Aux Etats-Unis, son premier débouché (19 % des ventes) où l’administration Trump ne devrait finalement pas exempter les vins et spiritueux de taxes douanières, le groupe a vu ses ventes reculer de 6 %. Et ce alors que le marché des spiritueux est lui en légère croissance. « Les incertitudes prolongées concernant les droits de douane ont impacté les niveaux de stocks des distributeurs en fin d’exercice », relève l’entreprise.

En Chine (8 % des ventes), l’activité a plongé de 21 %. Les Chinois, dans un climat économique difficile, ont réduit leurs achats de cognac et de scotch, mais ses marques premium comme Jameson et Absolut sont en forte croissance. « La faible demande consommateur au quatrième trimestre, ainsi que l’anticipation de la fin de l’enquête anti-dumping, conduisent à un surplus de stocks chez les distributeurs en fin d’année », avertit Pernod Ricard. En juillet, le numéro mondial du secteur, ainsi que Rémy Cointreau, et Hennessy ont convenu de maintenir les prix en Chine à des niveaux minimaux, ce qui leur a permis d’être exemptés des droits antidumping. Ces nouvelles mesures devraient amputer les bénéfices de 45 millions d’euros, selon Alexandre Ricard, contre des estimations allant jusqu’à 140 millions d’euros auparavant.

En revanche en Inde, son second marché (13 % de l’activité), les clignotants sont au vert, avec une progression de 6 % des ventes. Jameson est désormais la première marque d’alcool importé dans le pays. Au total, Pernod Ricard a maintenu ou gagné des parts de marché dans 12 de ses 17 principaux marchés.

Pour préserver ses marges, Pernod Ricard va poursuivre une «stricte discipline sur la réduction des coûts». Après un plan de 900 millions d’économies réalisées depuis deux ans, le dirigeant a confirmé jeudi un nouveau programme d’un milliard d’euros d’économie sur 2025 et 2029. Ce qui va passer par une amélioration au niveau opérationnel, avec une réduction des stocks, et une restructuration.

1 milliard d’économie

En juin, le numéro deux mondial a annoncé un vaste plan de réorganisation, qui aura un effet sur l’emploi, non encore chiffré. Le groupe compte quelque 18.500 collaborateurs dans le monde, dont 3.000 en France. Au siège à Paris, 140 postes pourraient être supprimés.

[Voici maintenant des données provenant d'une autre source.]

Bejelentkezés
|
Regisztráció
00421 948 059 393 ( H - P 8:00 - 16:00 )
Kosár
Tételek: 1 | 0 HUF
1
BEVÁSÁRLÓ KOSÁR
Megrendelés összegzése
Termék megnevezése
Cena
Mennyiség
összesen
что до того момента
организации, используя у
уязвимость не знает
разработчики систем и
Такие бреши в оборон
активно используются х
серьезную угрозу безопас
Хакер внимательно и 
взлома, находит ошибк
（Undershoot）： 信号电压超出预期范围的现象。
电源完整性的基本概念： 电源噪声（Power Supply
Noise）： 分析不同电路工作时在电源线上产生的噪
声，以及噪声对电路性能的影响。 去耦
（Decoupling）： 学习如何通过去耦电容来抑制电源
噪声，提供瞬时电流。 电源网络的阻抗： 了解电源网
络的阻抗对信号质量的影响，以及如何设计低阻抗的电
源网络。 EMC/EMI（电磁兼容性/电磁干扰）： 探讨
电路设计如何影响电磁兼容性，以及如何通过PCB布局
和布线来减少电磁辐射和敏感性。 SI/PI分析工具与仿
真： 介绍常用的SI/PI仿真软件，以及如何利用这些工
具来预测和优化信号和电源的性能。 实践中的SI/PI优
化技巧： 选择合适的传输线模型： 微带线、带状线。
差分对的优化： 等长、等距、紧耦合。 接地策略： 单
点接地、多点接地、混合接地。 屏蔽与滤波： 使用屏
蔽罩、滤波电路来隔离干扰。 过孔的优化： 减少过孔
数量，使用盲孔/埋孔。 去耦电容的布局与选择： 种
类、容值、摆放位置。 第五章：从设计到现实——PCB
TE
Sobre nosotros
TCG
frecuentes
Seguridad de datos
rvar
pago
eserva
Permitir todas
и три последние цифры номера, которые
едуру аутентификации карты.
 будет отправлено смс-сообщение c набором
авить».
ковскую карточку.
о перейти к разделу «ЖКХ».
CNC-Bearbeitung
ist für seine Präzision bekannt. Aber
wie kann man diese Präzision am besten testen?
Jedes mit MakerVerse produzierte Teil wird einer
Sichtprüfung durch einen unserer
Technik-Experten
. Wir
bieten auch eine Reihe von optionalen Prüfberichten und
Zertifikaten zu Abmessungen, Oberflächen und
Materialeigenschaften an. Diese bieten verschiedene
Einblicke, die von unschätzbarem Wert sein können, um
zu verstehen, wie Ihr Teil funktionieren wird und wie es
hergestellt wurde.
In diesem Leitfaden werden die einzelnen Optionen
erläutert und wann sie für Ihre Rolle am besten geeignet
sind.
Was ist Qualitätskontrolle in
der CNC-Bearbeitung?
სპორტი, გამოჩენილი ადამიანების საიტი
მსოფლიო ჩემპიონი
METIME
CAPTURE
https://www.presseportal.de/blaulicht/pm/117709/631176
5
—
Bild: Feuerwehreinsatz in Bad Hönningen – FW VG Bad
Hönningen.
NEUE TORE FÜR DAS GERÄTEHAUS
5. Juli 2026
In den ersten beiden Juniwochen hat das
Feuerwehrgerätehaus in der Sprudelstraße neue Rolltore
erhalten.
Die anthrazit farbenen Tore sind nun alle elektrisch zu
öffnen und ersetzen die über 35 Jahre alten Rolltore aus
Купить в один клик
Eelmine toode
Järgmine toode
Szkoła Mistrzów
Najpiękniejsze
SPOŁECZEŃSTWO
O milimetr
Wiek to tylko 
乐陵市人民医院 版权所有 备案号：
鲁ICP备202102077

L’activité du groupe jusque-là divisée en six unités, va se regrouper autour de deux piliers, l’un avec les alcools qui vieillissent, cognac, whisky et champagne et l’autre avec le reste des spiritueux, vodka, tequila et autres. L’objectif est de gagner en efficacité et de créer des synergies. « Notre objectif est d’être prêt pour le futur, a insisté Alexandre Ricard, en allant vers plus de simplification et donc d’agilité dans la prise de décision. » Le PDG va engager dans les trois mois un vaste tour du monde pour rencontrer les équipes sur place et discuter de cette nouvelle stratégie.

Une forte innovation

Les investissements en capital et dans les stocks ont atteint un pic en 2024, à 1,2 milliard. Pour l’exercice en cours 2025-2026, le géant des spiritueux va poursuivre les innovations, notamment dans les boissons sans alcool et continuer de soutenir ses marques côté marketing, avec pour priorité les Etats-Unis, où il a du retard sur le marché. Ses marques seront soumises aux droits de douane de 15 % imposés aux produits européens.

Mais avertit le spécialiste des spiritueux, le début de l’exercice sera marqué par un recul des ventes, du fait des réserves de bouteilles chez les grossistes Outre-Atlantique, et des ajustements de stocks en Chine. L’activité duty free de Cognac en Chine, bloquée depuis décembre 2024, devrait-elle se relancer à partir du deuxième trimestre. « Les magasins se sont retrouvés en rupture de stock, mais les entrepôts étaient pleins », a souligné le PDG. A moyen terme pour 2027-2028, le groupe mise sur une croissance du chiffre d’affaires entre 3 % et 6 %, et une progression de la marge opérationnelle.